A África já fazia design há tempos, simplesmente não era chamado assim. Como afirmou o artista beninese Romuald Hazoumè “o design existe em muitas formas, sendo interpretado e valorizado de forma diferente por muitas culturas”. Reverenciadas em reinos antigos, onde mestres do artesanato recebiam status especial, as artes visuais eram parte integrante das sociedades africanas, abarcando, por exemplo, têxteis, cerâmicas e esculturas. No pré-colonialismo, mestres do artesanato deviam criar artefatos funcionais e esteticamente harmoniosos. Os artefatos tinham significados específicos, sendo produzidos para atender necessidades pessoais, domésticas e/ou cerimoniais, em oposição à geração de renda – como observado pela historiadora da arte libanesa Susan Vogel. O valor comercial das artes visuais na África possivelmente se iniciou com o florescimento do comércio internacional, quando produtos passaram a ser adaptados especificamente para mercados externos. O comércio, e mais tarde o colonialismo, teve um efeito profundo na forma como as artes visuais da África passou a ser vista, em um primeiro momento, a partir do contato com comerciantes portugueses no final do século 15, depois com árabes nos séculos 18 e 19 e europeus em meados do século 19 (MATSINDE, 2015).
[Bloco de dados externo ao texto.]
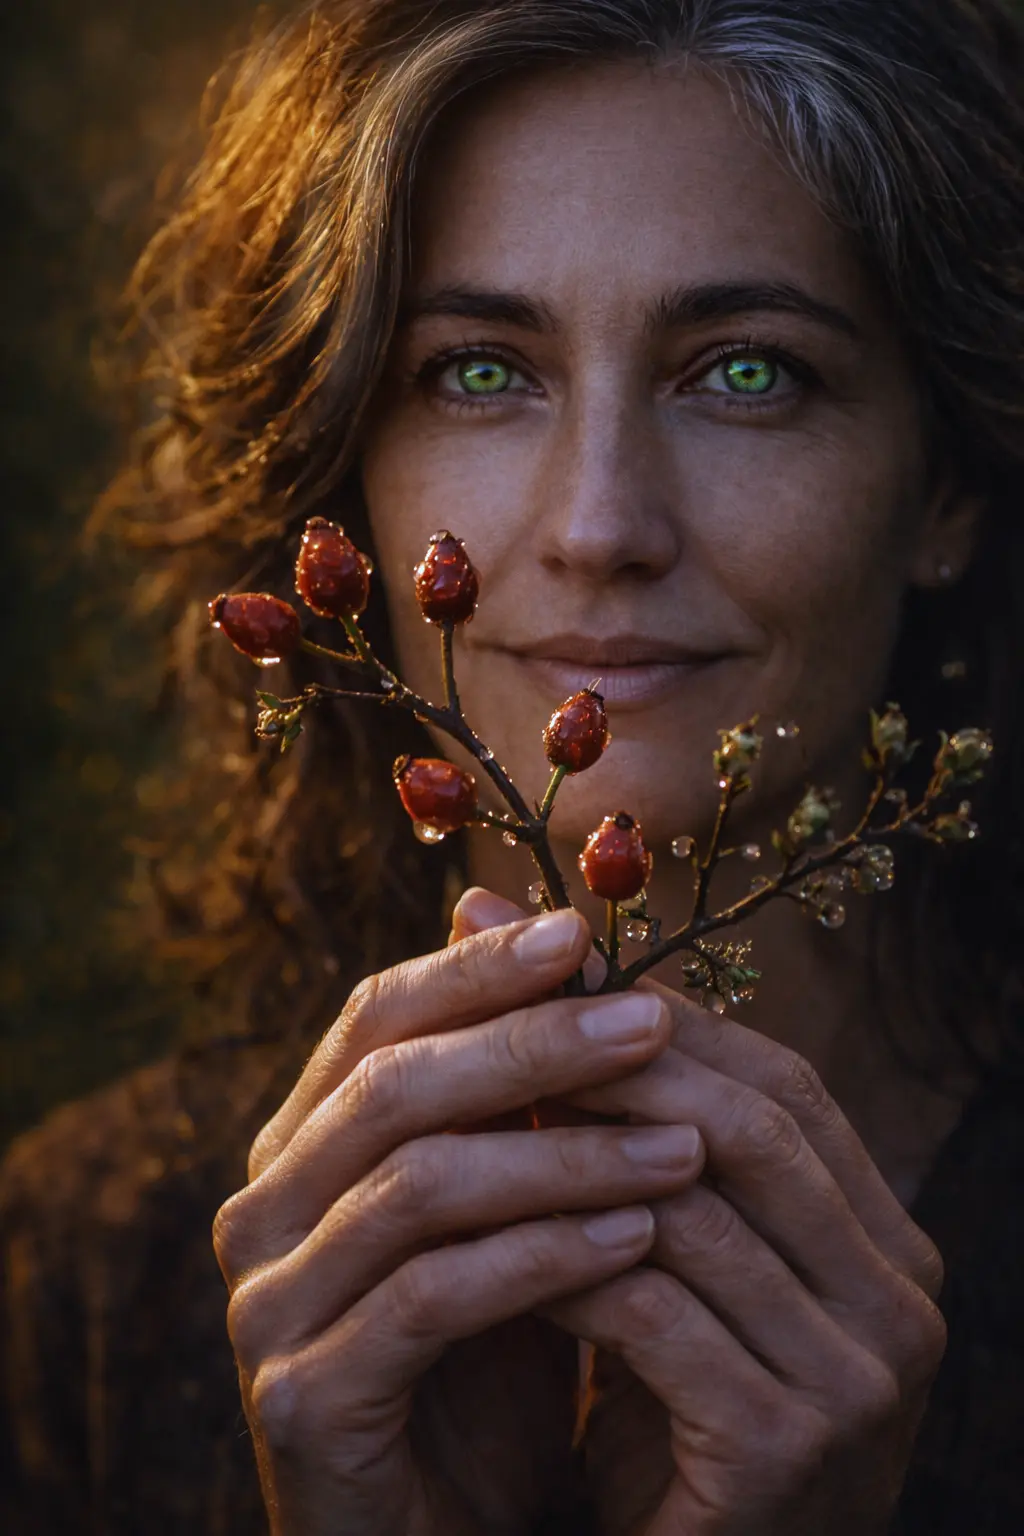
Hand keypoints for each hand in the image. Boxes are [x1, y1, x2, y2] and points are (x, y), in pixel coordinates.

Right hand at [212, 906, 705, 1535]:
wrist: (441, 1529)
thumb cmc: (486, 1350)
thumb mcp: (502, 1203)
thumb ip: (513, 1092)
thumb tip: (559, 935)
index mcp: (301, 1141)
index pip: (374, 1017)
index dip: (476, 969)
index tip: (583, 935)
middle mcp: (264, 1207)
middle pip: (396, 1084)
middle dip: (532, 1043)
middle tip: (652, 1022)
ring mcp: (270, 1302)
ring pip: (422, 1183)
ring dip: (565, 1155)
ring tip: (686, 1145)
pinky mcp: (304, 1394)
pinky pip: (432, 1298)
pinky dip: (544, 1258)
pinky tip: (640, 1242)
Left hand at [537, 979, 947, 1534]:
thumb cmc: (675, 1409)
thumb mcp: (685, 1265)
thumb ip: (658, 1147)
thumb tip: (564, 974)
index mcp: (888, 1242)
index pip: (785, 1086)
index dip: (667, 1015)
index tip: (552, 963)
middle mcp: (900, 1304)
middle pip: (753, 1129)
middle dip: (620, 1064)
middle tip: (504, 1022)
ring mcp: (857, 1383)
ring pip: (698, 1213)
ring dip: (575, 1157)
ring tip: (479, 1119)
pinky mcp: (785, 1451)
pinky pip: (654, 1315)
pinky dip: (565, 1265)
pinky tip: (489, 1247)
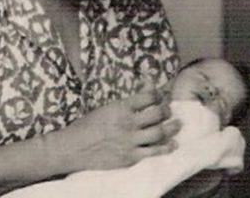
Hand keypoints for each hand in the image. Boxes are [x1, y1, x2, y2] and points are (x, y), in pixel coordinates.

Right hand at [48, 81, 180, 171]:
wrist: (72, 148)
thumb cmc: (86, 127)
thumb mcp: (104, 109)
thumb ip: (124, 104)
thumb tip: (140, 94)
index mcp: (120, 107)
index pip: (148, 96)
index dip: (158, 93)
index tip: (160, 94)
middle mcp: (128, 123)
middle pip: (158, 113)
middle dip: (167, 110)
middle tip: (169, 111)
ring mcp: (130, 141)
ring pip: (160, 132)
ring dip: (172, 128)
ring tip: (177, 125)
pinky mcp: (130, 157)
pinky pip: (154, 152)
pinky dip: (166, 148)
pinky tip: (172, 145)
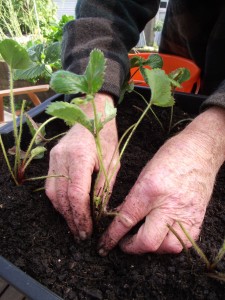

Por mais que possa parecer que a antiga arte visual da África tenha sido bem documentada e sujeita a muitas pesquisas, esse não é o caso, uma vez que foi realizada a partir de uma perspectiva eurocêntrica, incorporando, por vezes, uma abordagem evolucionista e limitada aos gostos pessoais, produzindo uma narrativa desrespeitosa e desacertada no que tange às culturas africanas. Embora o surgimento de uma “indústria de design” possa ser recente, aspectos do design no continente africano não devem ser vistos como algo novo. O que era criado deveria ser bem pensado e refinado até se adequar ao propósito pretendido. O crescente interesse e coleção de arte visual da África coincidiu com grandes mudanças na Europa, onde industriais passaram a advogar a favor de artigos feitos à máquina em vez daqueles feitos à mão. Este fenômeno, como observaram o arqueólogo britânico John Picton e a historiadora da arte estadunidense Janet B. Hess, ditaria, por sua vez, a classificação de máscaras e esculturas como “belas artes” e de cerâmicas e têxteis como artesanato, um gênero que passará, cada vez mais, a ser considerado inferior ao chamado “design” (como já discutido aqui no perfil – ver o post “repensando o conceito de design” – entender o design como restrito aos objetos industrializados pode ser um modo de reiterar desigualdades sociais) (MATSINDE, 2015).
Em contrapartida, a perspectiva africana tem uma estima muito elevada com relação ao chamado artesanato, questionando o olhar eurocêntrico sobre sua produção e atribuindo à arte visual da África um significado muito maior com relação aos parâmetros da arte e design globais. Ademais, a documentação colonial, não raras vezes, atribuiu trabalhos a um povo ou região e não a um indivíduo, homogeneizando ainda mais aquilo que era diverso. Entretanto, a documentação pós-colonial começou a distinguir designers, artistas e artesãos individualmente, resultando em maior reconhecimento e status social (MATSINDE, 2015).
Como designers, produtores de cultura material e profissionais com responsabilidade social precisamos ler/ouvir/conhecer outras narrativas sobre o design na África, sobretudo, aquelas tecidas pelos próprios designers africanos, há tempos apagados dos livros de História do Design. Para isso, indico o perfil @africandesignmatters do @simoncharwey que encontrei durante algumas pesquisas a partir da hashtag “africandesign”, justamente pelo sentimento de insatisfação com relação ao pouco conhecimento acerca do design africano. O livro “Contemporary Design Africa”, da designer Tapiwa Matsinde, nos apresenta uma seleção de designs (cestarias, cerâmicas, mobiliários, luminárias e têxteis) de alta-qualidade, complexidade e diversidade, tensionando visões estereotipadas sobre a cultura material africana. Alguns desses designs podem ser conferidos no @atelier55design.
Referências
MATSINDE, Tapiwa. Contemporary Design Africa. London: Thames & Hudson, 2015.